Mark Sr.

Sunday, May 4, 2014

Today marks two years since our dad (Sean's dad) went to his forever home.  Really not a day goes by that I don't think about him, he was in my life for 10.5 years. I think about him when I look at Sean or Wyatt.  Just knowing how much Sean hurts everyday not having him here.  And knowing that our sweet boy will never know his Grandpa Mark, for a long while, anyway.  I know Wyatt will know about him and Sean will teach him all of the things that Mark taught him (well, hopefully not all the things, ha!). 
 It was a Friday when we lost Mark.  It was truly one of the hardest things I've ever had to witness. He'd been moved home and was receiving hospice care at Sean's grandmothers home.  We got the call on Thursday that we needed to come, and so Friday morning we headed to Fayetteville.  I, honestly, don't remember the car drive up.  The first thing I remember was getting to his grandmother's house and seeing Aunt Lisa, who had come down with her husband from Pennsylvania.  Really not knowing what to expect, I let Sean go in first and see his dad.  He wasn't Mark. He was jaundice, frail, non-verbal, and his breathing was so deep it sounded like a freight train.  I sat with Sean, we sat together.  There were no words of comfort or words at all.  We cried and prayed.  And, then, with-in a few hours, he was gone. He had fought so hard for five years and the cancer got the best of him.
We all remember him in our own ways.  I tend to remember him sitting at the kitchen table, sipping hot tea, eating toast, and talking about everything under the sun (and I mean, everything).  It's still hard to walk into their home and not see him sitting there. 
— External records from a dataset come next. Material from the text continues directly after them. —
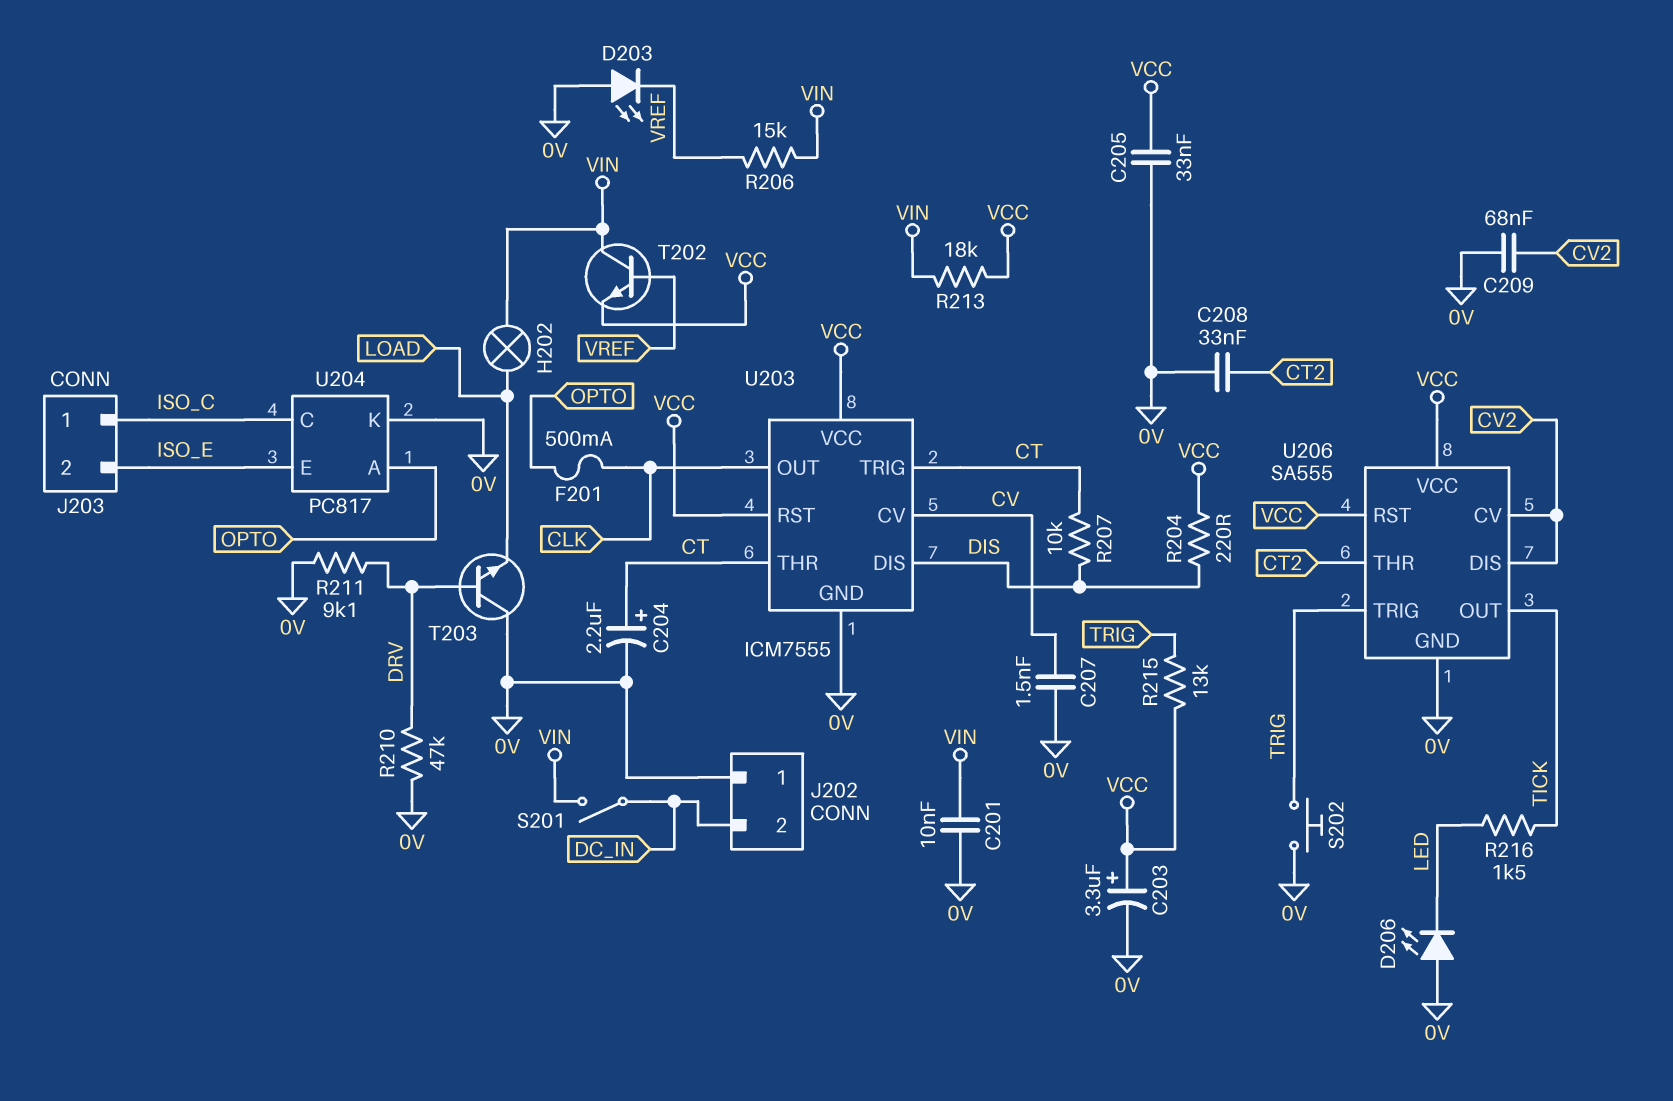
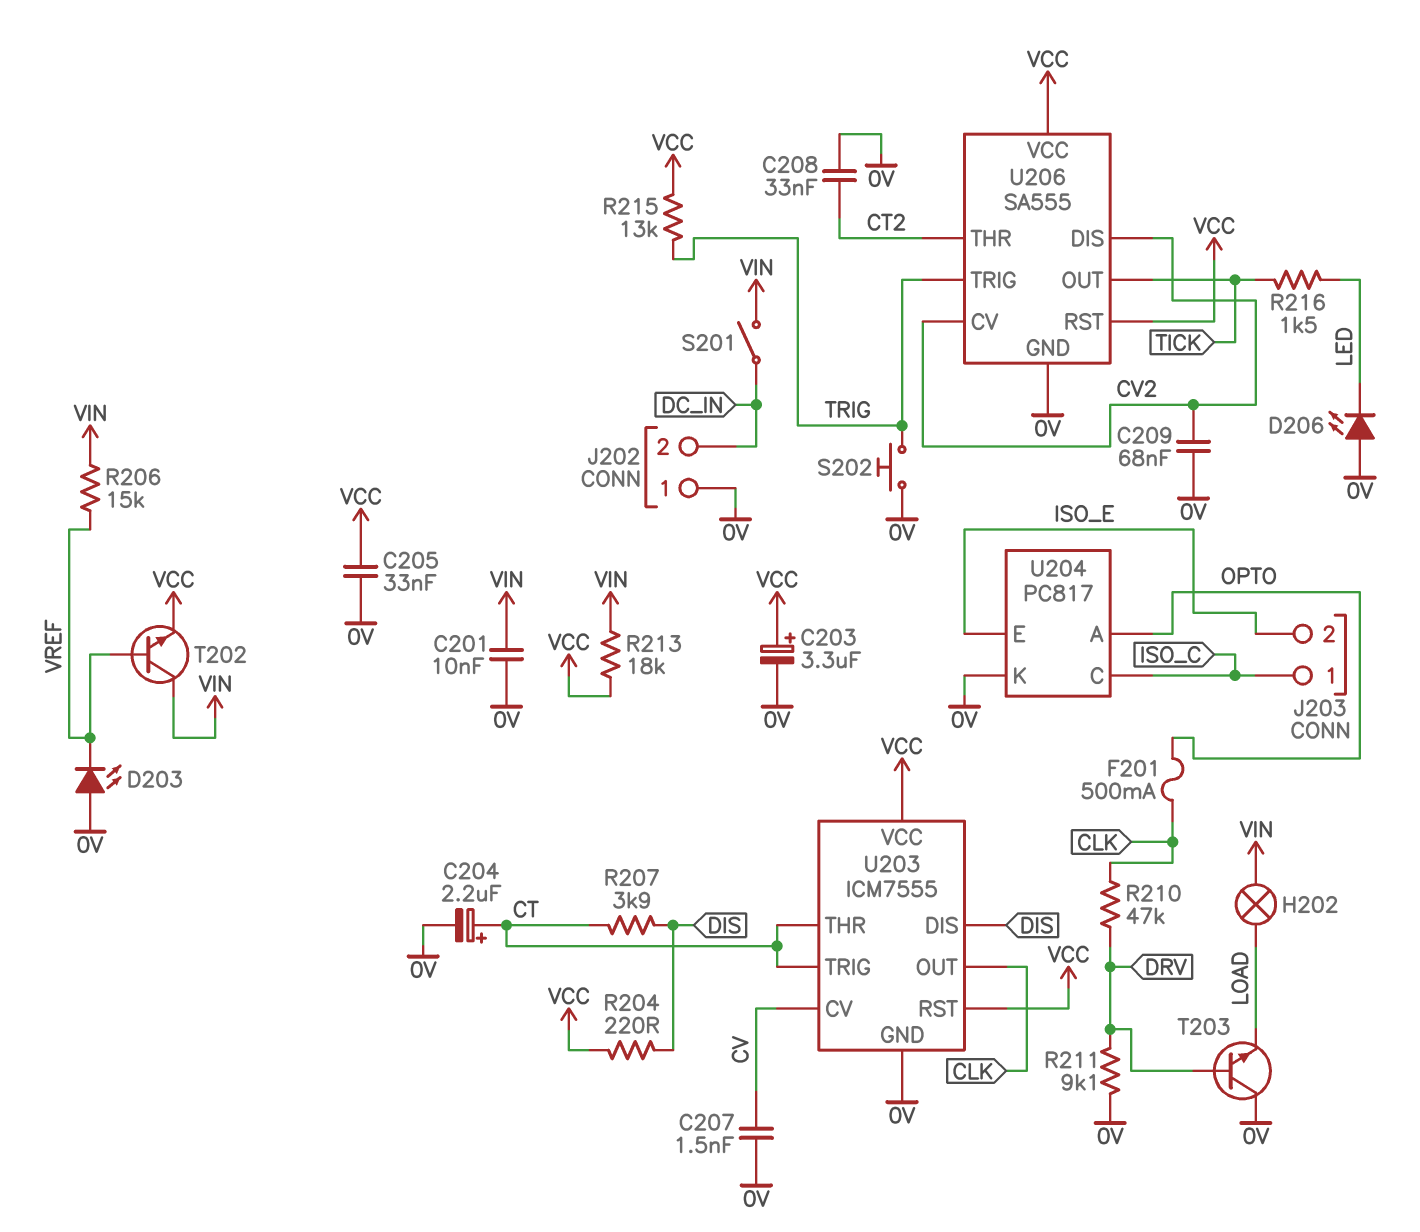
R207: 10k (CT, DIS) -> 3.9k (CT, DIS)
R210: 47k (0V, DRV) -> 47k (CLK, DRV)

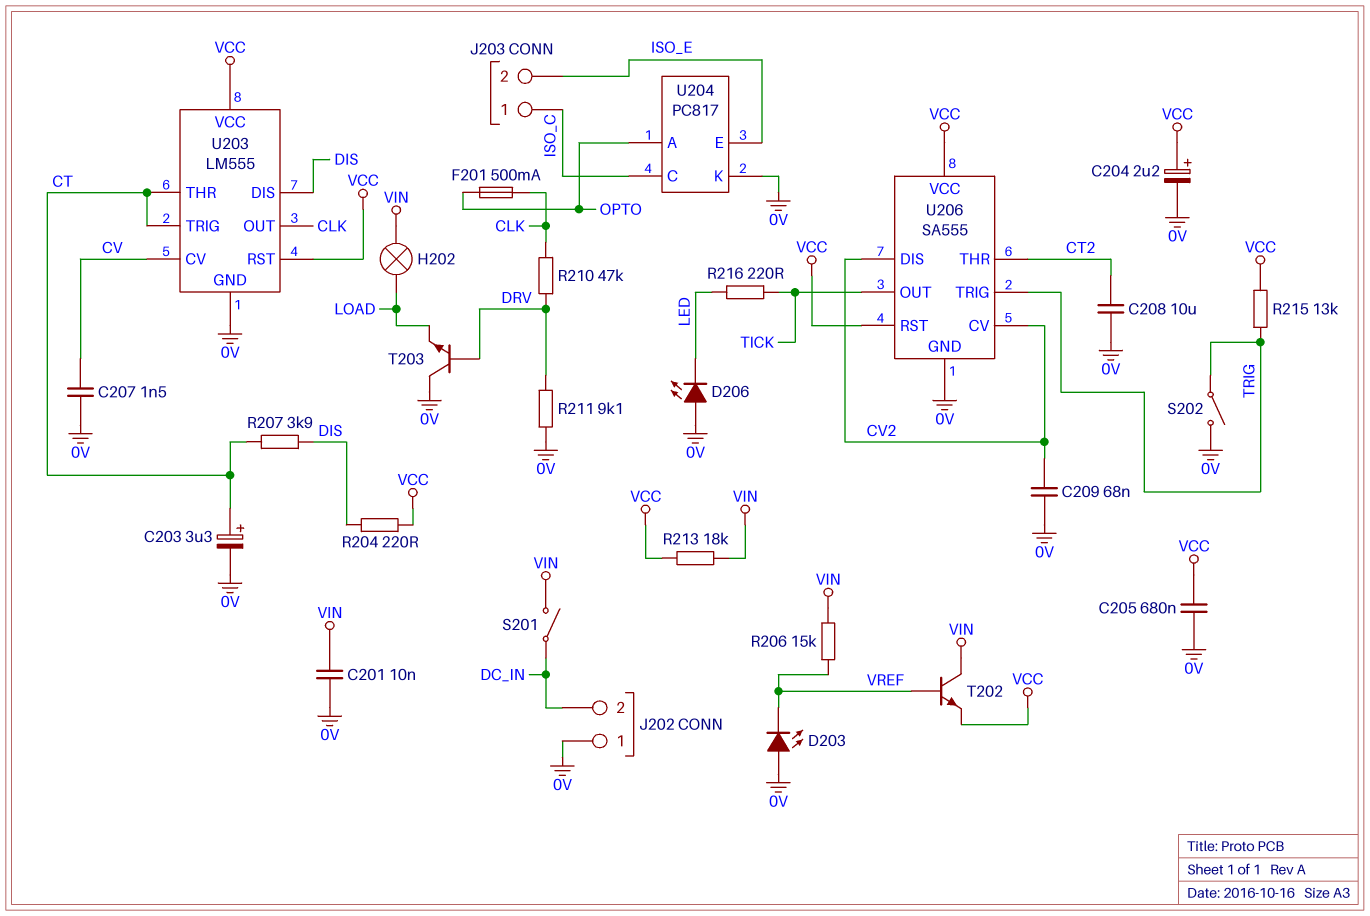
C203: 3.3uF (plus VCC, minus 0V) -> 3.3uF (plus CT, minus 0V)
C204: 2.2uF (plus CT, minus 0V) -> 2.2uF (plus VCC, minus 0V)
C205: 33nF (0V, VCC) -> 680nF (0V, VCC)
C208: 33nF (0V, CT2) -> 10uF (0V, CT2)
R216: 1.5k (LED, TICK) -> 220 (LED, TICK)
S202: button (0V, TRIG) -> switch (0V, TRIG)
U203: ICM7555 -> LM555

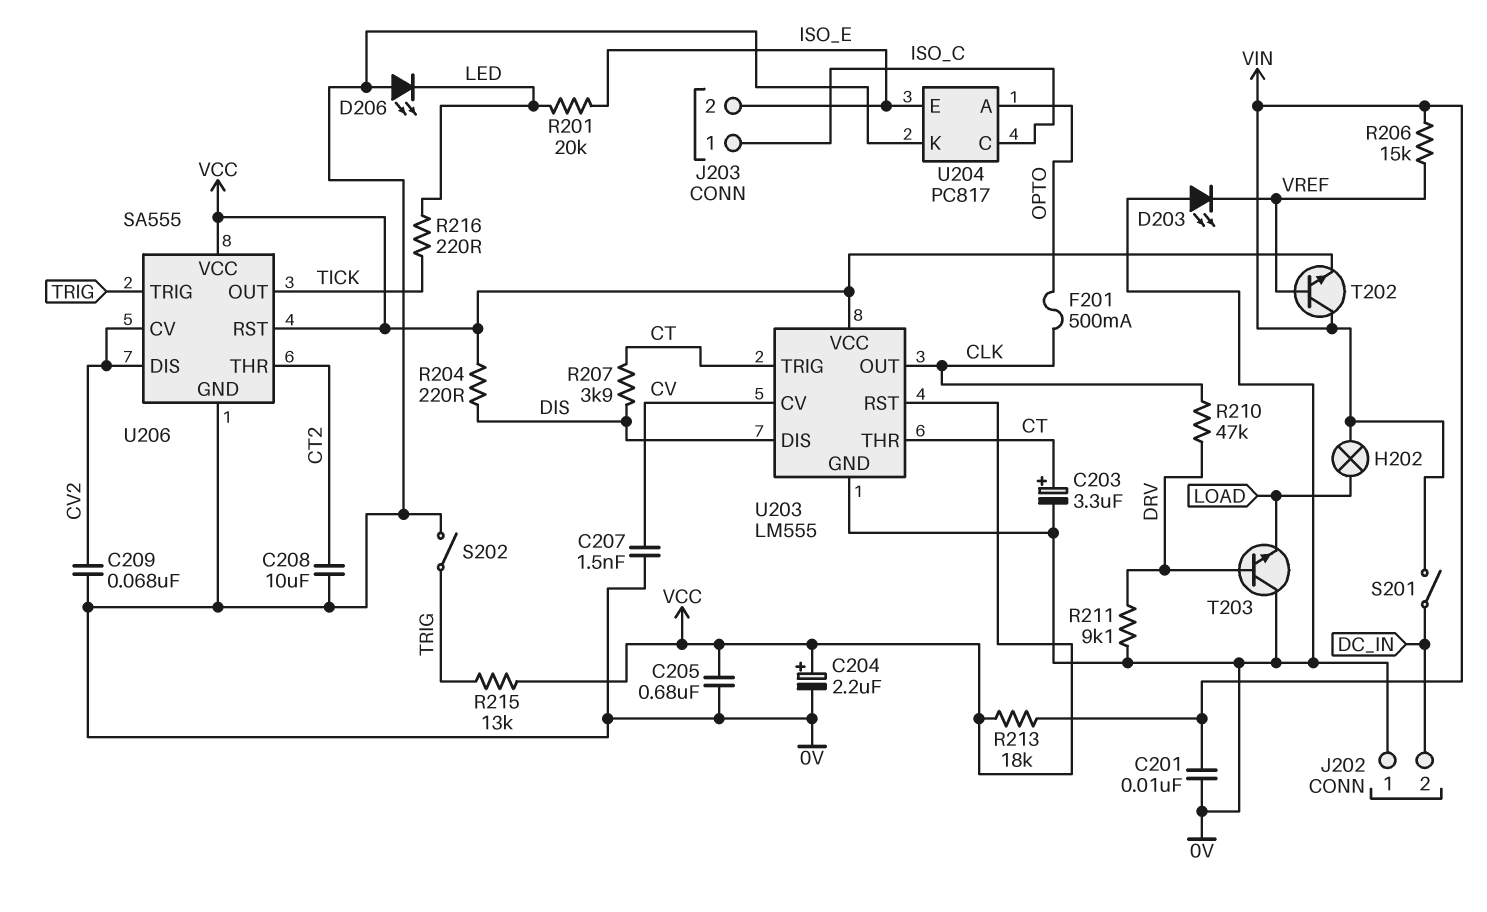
R201: none -> 20k (ISO_E, LED)

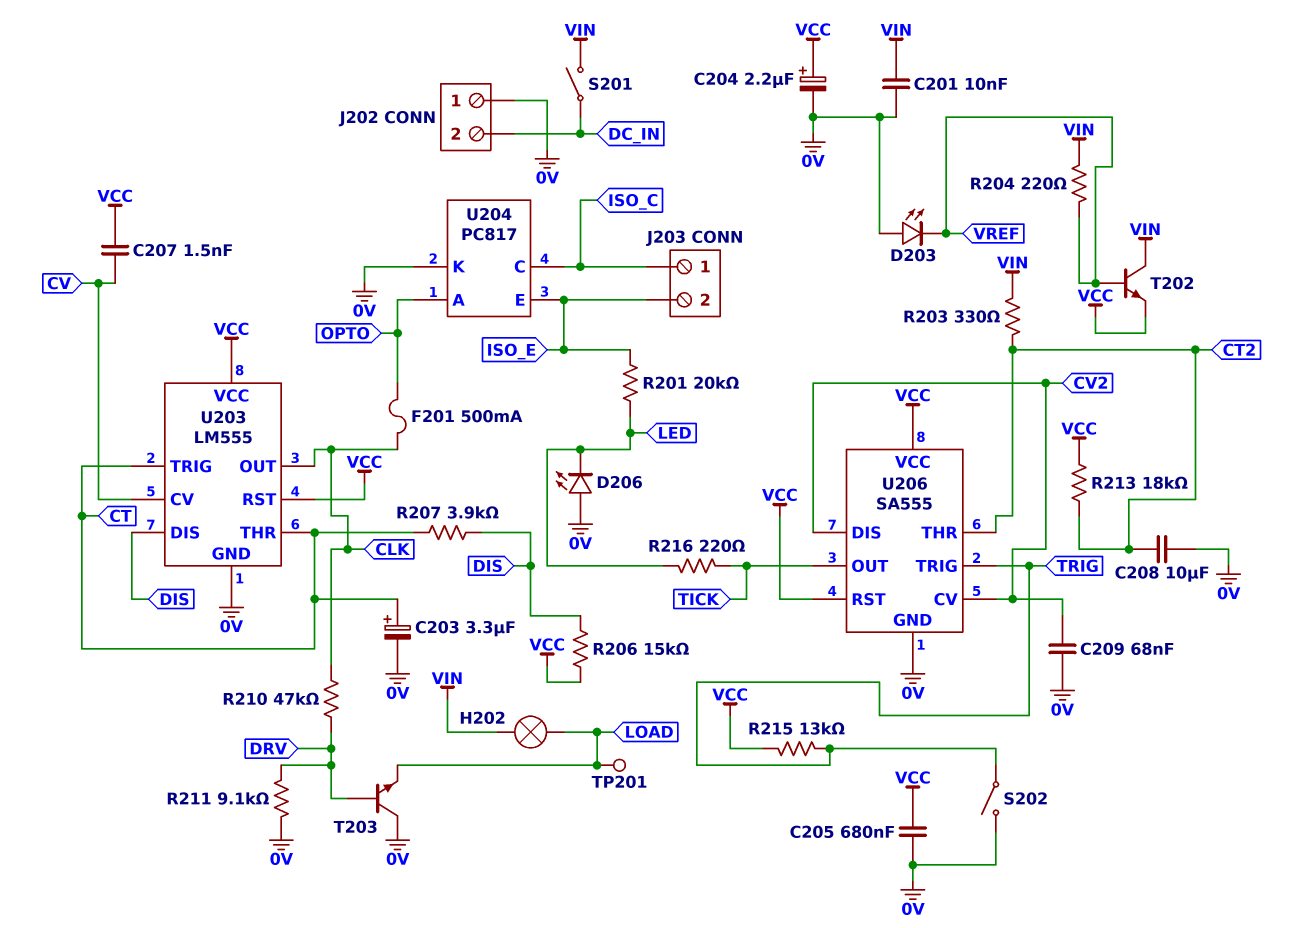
C207: 1.5nF (0V, CV) -> 1.5nF (CV, VCC)
R203: none -> 330 (CT2, VIN)
R204: 220 (DIS, VCC) -> 220 (VIN, VREF)
R206: 15k (VIN, VREF) -> 15k (DIS, VCC)
R213: 18k (VCC, VIN) -> 18k (CT2, VCC)
TP201: none -> test point (LOAD)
Sean is spending the day remembering him the way he knows best, through cars.  He's working on his dad's car today, with hopes to get it running.  It was what they did together, it's what they talked about, it was their passion together.  I look forward to Sean passing that passion and love on to our children, as much as I hate to admit that.
 
We love you dad, and we'll see you again someday.